Tesla FSD : la France pourrait finalement approuver la conduite autonome
La France semble opérer un virage stratégique sur la question de l’homologation du Full Self-Driving (FSD) de Tesla, après des mois de réticences officielles. Alors que le ministre des Transports, Philippe Tabarot, avait clairement exclu cette possibilité en juillet 2026, un échange récent avec Elon Musk et la perspective d’essais routiers relancent le débat.

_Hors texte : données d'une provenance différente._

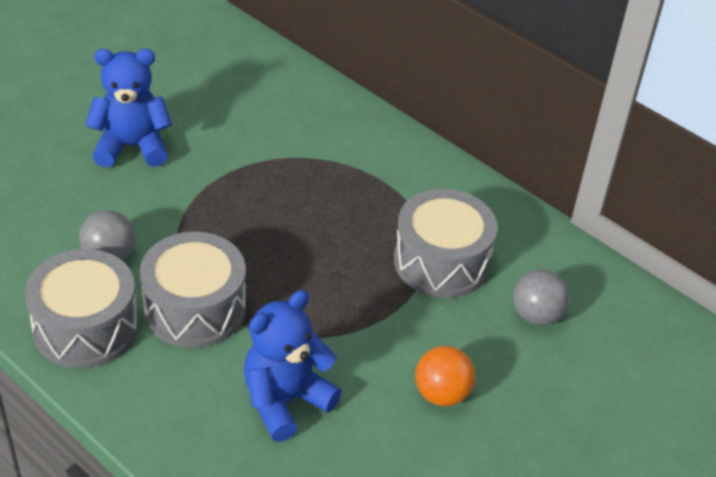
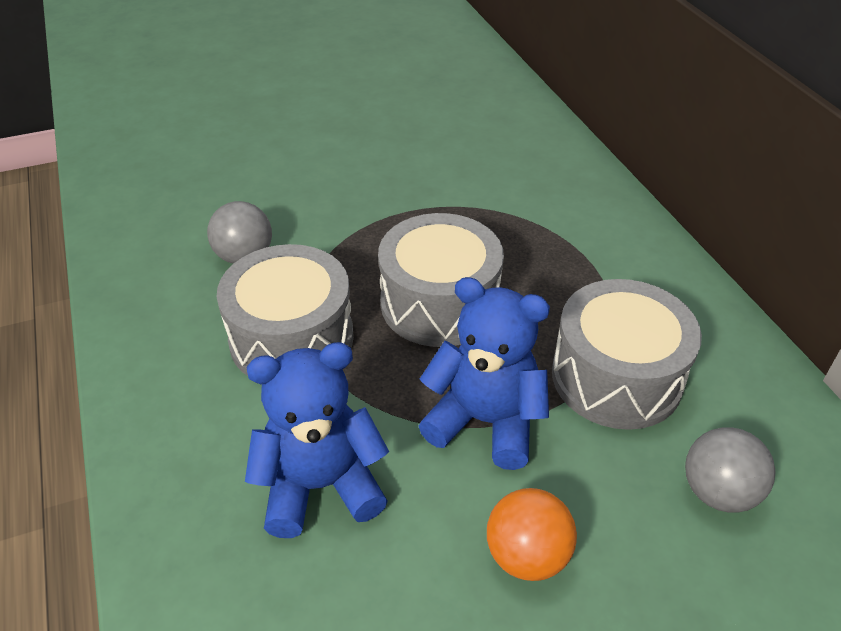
camera: 30 degrees right, 0 degrees up
(86, 327) = (168, 321): grey drum -> grey drum (439, 303)
(132, 146) = (341, 160): blue teddy bear -> blue teddy bear (485, 421)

Cette volte-face interroge sur les leviers d’influence de Tesla et sur la capacité des régulateurs européens à concilier innovation et sécurité routière.
Quels événements ont conduit la France à reconsidérer sa position sur le FSD de Tesla ?
Un échange qualifié de « constructif » entre le ministre Philippe Tabarot et Elon Musk le 2 septembre 2026 a marqué un tournant, suivi de l’annonce que Tesla mettrait à disposition deux véhicules équipés du FSD pour des essais routiers en France. Cette décision intervient à quelques semaines d’un vote décisif des États membres européens prévu le 6 octobre 2026, où l’homologation du système pourrait être actée.
Pourquoi la position française sur le FSD avait-elle été initialement rejetée en juillet 2026 ?
En juillet 2026, Philippe Tabarot avait justifié son opposition par des raisons de sécurité, notamment la capacité du système à dépasser les limites de vitesse autorisées en fonction du trafic environnant, sans intervention explicite du conducteur. Il évoquait alors un risque de non-respect des règles routières.
Quel rôle jouent les essais routiers dans cette nouvelle phase de négociation ?
Les essais routiers, annoncés comme une « nouvelle étape » par Tabarot, visent à évaluer concrètement les performances du FSD sur le territoire français. Cette phase de test pourrait permettre au ministre de se forger une opinion plus précise avant le vote européen, en s’appuyant sur des données locales plutôt que sur des observations externes.
Quels acteurs sont directement impliqués dans cette relance de l’homologation du FSD ?
Le ministre des Transports français Philippe Tabarot et Elon Musk, PDG de Tesla, sont les principaux interlocuteurs de cette dynamique. Les États membres de l’Union européenne, dont la France, joueront un rôle clé lors du vote prévu en octobre 2026, tandis que Tesla agit comme porteur du projet et fournisseur des véhicules de test.
Ce que ça pourrait changer
Si la France venait à homologuer le FSD de Tesla, cela marquerait une avancée majeure pour la conduite autonome en Europe, mais soulèverait des questions sur l’harmonisation des normes de sécurité entre États membres. Pour Tesla, cette validation représenterait une victoire stratégique face à une régulation initialement hostile, tandis que les régulateurs devront arbitrer entre innovation technologique et protection des usagers. La décision finale pourrait aussi influencer d’autres pays européens dans leur approche de cette technologie.